Fletch January 22, 2013 at 4:03pm

This may be the best title you’ve ever had on a blog post.

Fletch January 22, 2013 at 4:07pm

Also, the person that coined the term “breastaurant” ought to be locked up, or banished to an island in the South Pacific, along with the idiot that coined the term, “staycation.”

Just Thinkin' January 22, 2013 at 4:18pm

I wonder if part of the uproar has to do with the TIF financing for the development project. I don’t remember people getting upset when Hooters opened or the Titled Kilt opened in Gateway. Maybe it is because those projects weren’t paid for with public financing.
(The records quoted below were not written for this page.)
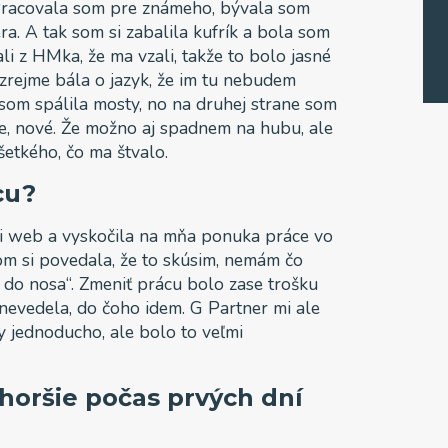
Pracovala som pre známeho, bývala som
a. A tak som si zabalila kufrík a bola som
li z HMka, že ma vzali, takže to bolo jasné
zrejme bála o jazyk, že im tu nebudem
 som spálila mosty, no na druhej strane som
je, nové. Že možno aj spadnem na hubu, ale
šetkého, čo ma štvalo.
cu?
si web a vyskočila na mňa ponuka práce vo
som si povedala, že to skúsim, nemám čo
o do nosa“. Zmeniť prácu bolo zase trošku
 nevedela, do čoho idem. G Partner mi ale
y jednoducho, ale bolo to veľmi
jhoršie počas prvých dní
I think people are more inclined to express anger about a business if they believe they have partially funded something they find morally reprehensible.

Just Thinkin' January 22, 2013 at 4:20pm

“It

Mr. Wilson January 22, 2013 at 4:28pm

Well surely the food can’t be any WORSE than Hooter’s.

... right?

Mr. Wilson January 22, 2013 at 4:33pm

I don’t think TIF plays a role here. The uproar is primarily focused on the location. The Haymarket is “protected territory” and this sort of restaurant (supposedly) impinges on that.

TIF should be a larger part of our conversations about development across Lincoln, but I don’t think it’s much of a factor here.

Just Thinkin' January 22, 2013 at 5:00pm

It wouldn’t surprise me if they all ordered their food from the same lab. There probably isn’t a single stove or conventional oven in any of those places, just a wall of microwaves. Can you think of any “breastaurant” known for its excellent food? I don’t think any of them are recommended by Zagat.

Fletch January 22, 2013 at 5:11pm

I actually liked the wings at Hooters. Sue me. As for Tilted Kilt, my wife and I both really enjoyed the food. I thought their spinach and artichoke dip was superior to Lazlo’s. They may not win any awards, but it’s good bar food, and sometimes we just like good bar food.

Mr. Wilson January 22, 2013 at 5:18pm

My biggest problem with Hooters is those nasty wings. To each his own, but man, those things are icky. And I think that’s what colors my impression of the restaurant as a whole—they’re known for their wings; the wings are garbage; therefore the whole joint is garbage.

I’m sure that’s not a fair assessment, but that’s how my brain has sized up the situation. Some people probably say the same thing about Brewsky’s, and I happen to enjoy their wings and find. I guess that’s why there’s more than one restaurant out there grin

Just Thinkin' January 22, 2013 at 10:23pm

Mr Wilson knows how to put the ‘tit’ in title.

Eric January 23, 2013 at 2:17pm

This happened on a smaller scale in the Old Market with a novelty shop that had “sexual” items for sale. Not sure how that turned out but I remember the fight to close them.